People’s “outdoor bubble,” the number of people who are allowed to gather outside, will be increased from four to ten people, both in public and private spaces.
From then on, pilot projects will also be launched in the culture and sports sectors.
“In order to be able to prepare the complete reopening of our society in the long run,” he said. “A new approach that places more emphasis on risk management, rather than the constant closing and reopening of sectors.”
“These are the last weeks, but they weigh the most,” De Croo said. “There is only one answer to all these questions: vaccination, vaccination, vaccination.”
“Two Major Milestones”
The next two “major” steps will be based on milestones in Belgium’s vaccination campaign, according to De Croo.
“The first milestone is when seven out of ten people over 65 years old will have received their first vaccine dose, and two to three weeks will have seen the optimal effect on their immune system,” he said.
“We assume that this moment will be around 8 May. If the situation in intensive care units has improved by then, we will switch to a broader outdoor plan.”
From then on, the terraces of the hospitality sector will be able to reopen, and customers can be served outside.
The same day, the curfew will be lifted and will be replaced with a ban on gatherings for more than three people between midnight and 5:00 AM.
People will also be allowed to invite two so-called ‘cuddle contacts’ into their homes, instead of one. However, these two people must belong to the same household.
From then on, worship services will be allowed to take place again, as will cultural activities outdoors for a maximum of 50 people. Amusement parks will also be able to reopen.
The second milestone will be when almost all over-65s and vulnerable people have been vaccinated, according to De Croo. “This is expected in early June. From then on, events will again be possible and more will also be possible indoors.”
“We can succeed in this if we take responsibility, together,” De Croo said. “If we keep our distance from each other, if we keep away from crowded places, if we do not do things that endanger each other. We are stronger if we work together.”
“No matter how you look at it, none of us will be safe unless everyone is safe,” he added. “So I’m calling on everyone: get vaccinated. Sign up for a reserve list. The vaccinations are speeding up. The vaccination plan is the only real exit plan.”

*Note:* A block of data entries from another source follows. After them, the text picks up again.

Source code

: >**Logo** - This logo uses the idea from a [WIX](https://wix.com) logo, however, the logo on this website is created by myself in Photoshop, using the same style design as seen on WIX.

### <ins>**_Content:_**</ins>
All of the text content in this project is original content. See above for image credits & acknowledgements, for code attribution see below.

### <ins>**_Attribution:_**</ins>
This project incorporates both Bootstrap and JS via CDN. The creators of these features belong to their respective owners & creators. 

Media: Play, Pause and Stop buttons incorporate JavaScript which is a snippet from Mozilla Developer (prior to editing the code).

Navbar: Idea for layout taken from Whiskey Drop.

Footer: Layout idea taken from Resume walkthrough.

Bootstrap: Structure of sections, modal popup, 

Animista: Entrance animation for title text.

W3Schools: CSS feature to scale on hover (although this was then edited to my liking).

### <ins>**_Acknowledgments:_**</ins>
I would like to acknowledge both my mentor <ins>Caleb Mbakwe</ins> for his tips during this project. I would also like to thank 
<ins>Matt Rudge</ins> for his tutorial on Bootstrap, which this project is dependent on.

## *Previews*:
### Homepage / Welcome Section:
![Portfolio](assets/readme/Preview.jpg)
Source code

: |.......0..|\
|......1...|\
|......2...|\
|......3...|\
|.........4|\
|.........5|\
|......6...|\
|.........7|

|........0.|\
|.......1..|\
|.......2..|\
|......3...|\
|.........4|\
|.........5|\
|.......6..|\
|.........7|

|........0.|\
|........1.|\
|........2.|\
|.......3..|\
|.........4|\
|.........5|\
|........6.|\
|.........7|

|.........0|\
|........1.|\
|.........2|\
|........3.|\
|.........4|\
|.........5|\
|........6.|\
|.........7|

“A few weeks ago, when we announced the ‘Easter pause,’ we had hoped that the figures would be better today,” said Flemish Minister-President Jan Jambon. “However, some figures are still cause for concern.”
For the hospitality industry, the support measures will continue to apply once the terraces can reopen, according to him. “Some businesses do not have a terrace, the weather also plays a role, it will not be easy for the sector.”
Additionally, next Friday (23 April), a special Consultative Committee will also take place, aimed at gradually restarting the culture and events sector, and the sports sector, according to Jambon.
“We are trying very hard not to forget anyone,” said Federal Health Minister Frank Vandenbroucke, adding that “we are certainly not forgetting the many people affected by Covid-19.”
“Hospital staff, who are fighting with this virus. The young people, who can go back to school. The managers of businesses in the hospitality sector, who have been looking at empty halls for months,” he said.
“This is not an easy exercise. It is still driving ahead and looking back to look at how the epidemic is evolving in the meantime,” said Vandenbroucke. “That is why we agree on concrete prospects, but emphasise that these are not without conditions: people must be vaccinated.”
“Additionally, today it was announced that Johnson & Johnson will stop supplying us with their vaccine for a while,” said Vandenbroucke.
“The logical conclusion is that we will not be doing the planned tests with the Johson & Johnson vaccine in the coming days,” he added. “This will not harm our vaccination campaign, as that vaccine was only a small part of our use.”
“We have also asked the European Medicines Agency (EMA) to be more specific about the pros and cons of using the different vaccines,” Vandenbroucke said. “Based on that, we will soon know how to use those vaccines in the future.”